In short I think one can say that for nowadays scientific success it is important to publish a developped idea (“a result”) as fast as possible. Unfortunately this may lead to a certain negligence. A negligence in presentation, clearness, relation to other works etc. This negligence may even be dangerous if for example the societal results haven’t been thought through appropriately. (side remark: I do think that potentially dangerous information should not be made easily accessible and its distribution should in some sense be controllable. Dangerous information may be seen as a kind of weapon. In Germany the hand-out of weapons is restricted and limited and I think this is good. But I know that this is seen differently in different parts of the world. Moreover it is important to inform the public about possible dangers and how to protect themselves. (see also the randform post “On high teach speed“). )

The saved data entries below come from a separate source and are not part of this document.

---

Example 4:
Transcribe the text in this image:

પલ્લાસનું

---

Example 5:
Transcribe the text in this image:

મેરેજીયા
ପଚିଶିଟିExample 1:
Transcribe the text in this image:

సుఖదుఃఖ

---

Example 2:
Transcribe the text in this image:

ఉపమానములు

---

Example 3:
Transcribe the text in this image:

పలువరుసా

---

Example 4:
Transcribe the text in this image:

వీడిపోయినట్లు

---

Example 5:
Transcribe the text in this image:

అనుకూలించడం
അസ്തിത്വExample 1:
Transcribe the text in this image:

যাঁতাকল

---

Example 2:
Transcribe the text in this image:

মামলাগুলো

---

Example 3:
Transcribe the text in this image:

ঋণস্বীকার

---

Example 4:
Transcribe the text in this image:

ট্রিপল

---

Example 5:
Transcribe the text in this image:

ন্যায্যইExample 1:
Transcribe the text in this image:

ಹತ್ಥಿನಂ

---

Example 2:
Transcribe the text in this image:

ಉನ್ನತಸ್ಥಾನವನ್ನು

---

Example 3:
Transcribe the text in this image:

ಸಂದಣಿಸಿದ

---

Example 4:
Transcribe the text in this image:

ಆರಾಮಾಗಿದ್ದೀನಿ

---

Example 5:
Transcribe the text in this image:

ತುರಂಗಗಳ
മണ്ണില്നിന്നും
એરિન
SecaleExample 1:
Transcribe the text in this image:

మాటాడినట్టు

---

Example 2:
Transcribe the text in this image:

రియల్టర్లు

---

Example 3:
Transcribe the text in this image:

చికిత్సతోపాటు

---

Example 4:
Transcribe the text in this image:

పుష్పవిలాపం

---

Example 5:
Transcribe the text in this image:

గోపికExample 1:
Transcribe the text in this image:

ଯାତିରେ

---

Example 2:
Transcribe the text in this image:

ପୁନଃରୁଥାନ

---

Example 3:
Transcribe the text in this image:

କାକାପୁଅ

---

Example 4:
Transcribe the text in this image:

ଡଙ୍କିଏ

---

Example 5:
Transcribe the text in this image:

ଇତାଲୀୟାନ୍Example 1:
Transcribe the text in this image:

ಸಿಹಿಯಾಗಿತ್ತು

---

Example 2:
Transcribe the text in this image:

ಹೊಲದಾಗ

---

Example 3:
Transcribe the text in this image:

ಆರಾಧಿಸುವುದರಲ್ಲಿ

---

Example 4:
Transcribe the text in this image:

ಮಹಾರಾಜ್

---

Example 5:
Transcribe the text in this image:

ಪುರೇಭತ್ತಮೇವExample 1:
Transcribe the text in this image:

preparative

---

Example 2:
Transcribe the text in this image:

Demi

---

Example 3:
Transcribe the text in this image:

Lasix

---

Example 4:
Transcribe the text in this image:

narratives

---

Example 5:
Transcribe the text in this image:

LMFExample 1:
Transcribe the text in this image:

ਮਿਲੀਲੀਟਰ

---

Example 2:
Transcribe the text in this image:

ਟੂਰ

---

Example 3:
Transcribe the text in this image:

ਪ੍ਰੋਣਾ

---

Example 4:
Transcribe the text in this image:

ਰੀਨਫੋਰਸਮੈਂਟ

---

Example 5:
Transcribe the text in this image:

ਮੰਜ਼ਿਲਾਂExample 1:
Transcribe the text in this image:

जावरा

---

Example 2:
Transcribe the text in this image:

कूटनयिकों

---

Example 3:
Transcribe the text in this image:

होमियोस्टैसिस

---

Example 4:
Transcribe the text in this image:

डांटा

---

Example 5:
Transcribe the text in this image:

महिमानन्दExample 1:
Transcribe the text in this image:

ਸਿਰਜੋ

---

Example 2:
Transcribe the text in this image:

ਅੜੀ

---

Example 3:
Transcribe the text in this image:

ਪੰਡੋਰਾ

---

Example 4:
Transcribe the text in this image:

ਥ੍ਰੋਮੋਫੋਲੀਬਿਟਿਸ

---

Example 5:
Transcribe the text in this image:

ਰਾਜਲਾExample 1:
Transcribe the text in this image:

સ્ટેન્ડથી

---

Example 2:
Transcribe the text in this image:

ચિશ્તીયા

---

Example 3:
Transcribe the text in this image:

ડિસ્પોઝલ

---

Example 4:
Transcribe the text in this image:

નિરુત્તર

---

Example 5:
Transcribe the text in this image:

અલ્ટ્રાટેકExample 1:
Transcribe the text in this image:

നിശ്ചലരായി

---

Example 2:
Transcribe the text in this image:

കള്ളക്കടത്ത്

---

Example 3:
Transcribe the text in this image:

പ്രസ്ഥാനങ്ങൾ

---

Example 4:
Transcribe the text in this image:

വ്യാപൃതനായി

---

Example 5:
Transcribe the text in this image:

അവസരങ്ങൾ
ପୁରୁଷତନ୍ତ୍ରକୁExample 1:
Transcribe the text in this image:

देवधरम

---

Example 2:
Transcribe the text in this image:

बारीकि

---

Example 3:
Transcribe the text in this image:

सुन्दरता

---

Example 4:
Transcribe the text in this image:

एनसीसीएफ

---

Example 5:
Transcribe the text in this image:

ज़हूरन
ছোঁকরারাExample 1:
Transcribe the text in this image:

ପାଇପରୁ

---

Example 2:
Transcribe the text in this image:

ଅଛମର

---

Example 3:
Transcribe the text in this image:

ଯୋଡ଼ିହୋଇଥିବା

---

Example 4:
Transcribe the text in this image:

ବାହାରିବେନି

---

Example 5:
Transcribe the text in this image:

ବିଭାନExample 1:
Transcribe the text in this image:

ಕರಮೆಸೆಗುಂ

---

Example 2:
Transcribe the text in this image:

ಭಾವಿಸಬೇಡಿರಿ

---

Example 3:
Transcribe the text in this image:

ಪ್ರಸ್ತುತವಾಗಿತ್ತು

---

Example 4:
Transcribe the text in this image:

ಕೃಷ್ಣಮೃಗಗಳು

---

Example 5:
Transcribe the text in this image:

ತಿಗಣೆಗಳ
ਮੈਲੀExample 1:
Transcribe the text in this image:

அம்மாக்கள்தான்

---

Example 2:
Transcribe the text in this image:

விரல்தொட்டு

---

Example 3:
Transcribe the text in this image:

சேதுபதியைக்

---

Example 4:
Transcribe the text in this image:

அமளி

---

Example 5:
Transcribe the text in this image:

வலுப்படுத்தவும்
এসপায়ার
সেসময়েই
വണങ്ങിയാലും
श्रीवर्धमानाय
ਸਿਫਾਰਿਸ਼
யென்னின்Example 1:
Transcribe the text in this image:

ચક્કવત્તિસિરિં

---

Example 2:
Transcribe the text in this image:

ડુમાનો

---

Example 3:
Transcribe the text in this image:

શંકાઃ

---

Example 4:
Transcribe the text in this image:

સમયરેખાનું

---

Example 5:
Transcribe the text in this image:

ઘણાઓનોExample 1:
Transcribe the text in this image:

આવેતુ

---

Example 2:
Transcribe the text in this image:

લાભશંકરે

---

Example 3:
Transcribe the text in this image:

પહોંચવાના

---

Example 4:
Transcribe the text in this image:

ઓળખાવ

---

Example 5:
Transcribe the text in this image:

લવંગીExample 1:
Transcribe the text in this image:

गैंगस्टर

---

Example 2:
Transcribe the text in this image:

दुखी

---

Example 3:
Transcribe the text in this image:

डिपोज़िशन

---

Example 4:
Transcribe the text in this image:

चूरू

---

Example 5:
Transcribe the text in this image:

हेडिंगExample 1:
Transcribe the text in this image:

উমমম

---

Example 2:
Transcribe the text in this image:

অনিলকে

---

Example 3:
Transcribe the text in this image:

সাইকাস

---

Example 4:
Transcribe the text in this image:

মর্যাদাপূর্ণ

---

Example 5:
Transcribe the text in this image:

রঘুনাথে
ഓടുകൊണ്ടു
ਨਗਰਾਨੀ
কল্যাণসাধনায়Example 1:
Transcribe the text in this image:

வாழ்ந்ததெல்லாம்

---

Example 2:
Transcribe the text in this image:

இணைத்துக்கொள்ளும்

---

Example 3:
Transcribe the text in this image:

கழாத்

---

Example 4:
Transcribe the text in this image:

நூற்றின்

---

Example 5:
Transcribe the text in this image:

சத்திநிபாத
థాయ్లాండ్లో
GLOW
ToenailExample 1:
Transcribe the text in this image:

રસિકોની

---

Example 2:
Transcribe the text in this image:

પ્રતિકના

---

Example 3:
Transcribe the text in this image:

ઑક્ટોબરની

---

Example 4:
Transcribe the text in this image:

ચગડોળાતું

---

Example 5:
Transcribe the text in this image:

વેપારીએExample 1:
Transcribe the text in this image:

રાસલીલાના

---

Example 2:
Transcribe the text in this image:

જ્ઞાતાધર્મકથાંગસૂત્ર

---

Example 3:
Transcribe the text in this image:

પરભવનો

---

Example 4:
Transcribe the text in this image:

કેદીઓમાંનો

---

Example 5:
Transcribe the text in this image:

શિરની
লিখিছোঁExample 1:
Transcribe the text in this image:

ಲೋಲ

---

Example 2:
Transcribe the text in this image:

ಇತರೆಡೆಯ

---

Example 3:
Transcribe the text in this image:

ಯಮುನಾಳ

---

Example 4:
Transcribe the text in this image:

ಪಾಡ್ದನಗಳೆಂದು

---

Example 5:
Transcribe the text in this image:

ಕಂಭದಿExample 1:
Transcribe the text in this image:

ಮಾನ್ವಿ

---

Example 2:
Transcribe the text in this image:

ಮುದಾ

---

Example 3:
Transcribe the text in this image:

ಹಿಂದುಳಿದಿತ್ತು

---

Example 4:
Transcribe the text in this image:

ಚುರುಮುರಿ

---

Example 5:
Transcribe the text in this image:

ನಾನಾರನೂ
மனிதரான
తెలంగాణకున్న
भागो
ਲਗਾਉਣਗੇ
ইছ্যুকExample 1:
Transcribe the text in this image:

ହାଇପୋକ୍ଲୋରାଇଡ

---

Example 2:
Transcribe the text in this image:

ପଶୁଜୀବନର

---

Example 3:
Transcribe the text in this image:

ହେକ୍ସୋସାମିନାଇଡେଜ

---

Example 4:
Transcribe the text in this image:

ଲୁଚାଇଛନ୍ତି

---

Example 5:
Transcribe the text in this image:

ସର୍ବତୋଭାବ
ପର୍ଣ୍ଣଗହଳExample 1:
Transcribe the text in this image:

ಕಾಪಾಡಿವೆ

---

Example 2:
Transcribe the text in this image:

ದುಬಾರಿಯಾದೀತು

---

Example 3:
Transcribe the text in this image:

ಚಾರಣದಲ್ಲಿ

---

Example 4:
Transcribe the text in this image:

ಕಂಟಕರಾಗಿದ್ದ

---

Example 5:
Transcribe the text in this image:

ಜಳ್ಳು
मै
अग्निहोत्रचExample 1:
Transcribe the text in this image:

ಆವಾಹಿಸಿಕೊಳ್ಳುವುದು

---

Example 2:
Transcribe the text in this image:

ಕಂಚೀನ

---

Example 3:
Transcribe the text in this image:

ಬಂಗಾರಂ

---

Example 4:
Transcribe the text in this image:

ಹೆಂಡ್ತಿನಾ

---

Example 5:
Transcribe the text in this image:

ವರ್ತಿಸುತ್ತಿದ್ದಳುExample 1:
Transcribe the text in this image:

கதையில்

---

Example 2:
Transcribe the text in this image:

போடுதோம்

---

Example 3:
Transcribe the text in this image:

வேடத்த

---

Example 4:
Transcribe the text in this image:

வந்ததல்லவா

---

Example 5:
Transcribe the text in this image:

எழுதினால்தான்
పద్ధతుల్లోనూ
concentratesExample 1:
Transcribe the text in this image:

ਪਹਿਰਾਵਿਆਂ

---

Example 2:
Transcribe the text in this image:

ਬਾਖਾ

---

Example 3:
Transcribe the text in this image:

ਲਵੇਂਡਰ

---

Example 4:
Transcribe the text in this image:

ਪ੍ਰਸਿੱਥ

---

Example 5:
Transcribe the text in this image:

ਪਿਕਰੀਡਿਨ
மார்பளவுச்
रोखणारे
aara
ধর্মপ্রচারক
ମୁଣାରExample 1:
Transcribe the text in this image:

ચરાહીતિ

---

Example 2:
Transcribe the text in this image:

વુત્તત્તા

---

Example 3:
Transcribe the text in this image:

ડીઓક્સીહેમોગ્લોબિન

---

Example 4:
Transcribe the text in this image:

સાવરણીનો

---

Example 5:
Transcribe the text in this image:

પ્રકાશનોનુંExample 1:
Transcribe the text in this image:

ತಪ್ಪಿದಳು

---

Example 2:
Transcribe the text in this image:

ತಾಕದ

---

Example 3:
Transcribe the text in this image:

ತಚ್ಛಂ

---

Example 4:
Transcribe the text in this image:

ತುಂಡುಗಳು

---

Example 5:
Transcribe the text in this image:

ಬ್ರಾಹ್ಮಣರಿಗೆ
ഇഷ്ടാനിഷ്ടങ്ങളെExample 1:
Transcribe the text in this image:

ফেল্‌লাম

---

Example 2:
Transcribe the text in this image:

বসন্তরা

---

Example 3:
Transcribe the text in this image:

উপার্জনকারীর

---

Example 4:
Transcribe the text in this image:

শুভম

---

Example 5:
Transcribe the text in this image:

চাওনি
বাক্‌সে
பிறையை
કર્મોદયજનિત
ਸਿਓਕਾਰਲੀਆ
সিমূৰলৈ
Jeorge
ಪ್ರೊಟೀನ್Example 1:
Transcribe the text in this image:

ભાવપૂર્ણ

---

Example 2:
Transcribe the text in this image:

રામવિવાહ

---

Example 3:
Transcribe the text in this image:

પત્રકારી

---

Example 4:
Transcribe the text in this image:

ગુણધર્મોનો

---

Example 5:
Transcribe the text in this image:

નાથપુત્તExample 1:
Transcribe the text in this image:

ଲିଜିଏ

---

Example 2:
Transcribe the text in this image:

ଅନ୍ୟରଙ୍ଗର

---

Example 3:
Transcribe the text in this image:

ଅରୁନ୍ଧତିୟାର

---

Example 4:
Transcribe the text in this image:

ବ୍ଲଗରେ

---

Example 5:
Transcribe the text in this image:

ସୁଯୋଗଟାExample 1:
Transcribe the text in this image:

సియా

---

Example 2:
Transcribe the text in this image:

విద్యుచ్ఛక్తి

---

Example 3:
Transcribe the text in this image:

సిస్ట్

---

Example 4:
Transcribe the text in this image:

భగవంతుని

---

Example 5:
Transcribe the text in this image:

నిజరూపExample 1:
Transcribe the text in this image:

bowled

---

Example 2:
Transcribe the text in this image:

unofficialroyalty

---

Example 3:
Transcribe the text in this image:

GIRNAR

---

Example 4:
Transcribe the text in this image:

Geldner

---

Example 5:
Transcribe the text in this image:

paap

A time-stamp may mitigate the above mentioned problems. Let’s explain this at the example of the concrete suggestion of a pre-preprint for the archiv. In some sense a time-stamp from the arxiv would allow for claim-staking or in other words it allows that your more or less half-bred idea, result is getting documented and that the development of your ideas can be assessed. Putting more emphasis on the development, on the overall creativity and on the standard of presentation rather than on “newness” could give scientific research a new quality.

It would allow a fairer treatment of part-time scientists like researchers with a heavy teaching load, out-of academia research free-lancers etc. The feeling that someone else has more available time, capability and ressources to put fastly something down that is “in the air” may be frustrating and demotivating (see again the randform post “On high teach speed“).

Even if the development of a work is documented and you are almost finished with a work then it is surely still not very pleasant to detect that someone else was faster than you in publishing a result. But if it would then turn out that your work is almost the same or may be even better (like in terms of presentation, broadness of result, usefulness to the public good etc.) and you can prove that it is your original work by presenting its long development history on the arxiv , then you would still be in a better situation then in the current “who-is-first hunt”-situation. This holds especially true for young researchers who have to proove their capabilities of doing independent original research.

One might infer that “taking the speed” out of scientific development would impair progress. But I don’t think that on average this would impair progress. On the contrary a better presentation of scientific results and a better accessability may be more nourishing than speed. Finally presenting a result fast would still be more advantagous then having it decaying in the pre-preprint section.

Another advantage is that for example the development of students can be better evaluated. Last but not least such a system would make life harder for ghost writers.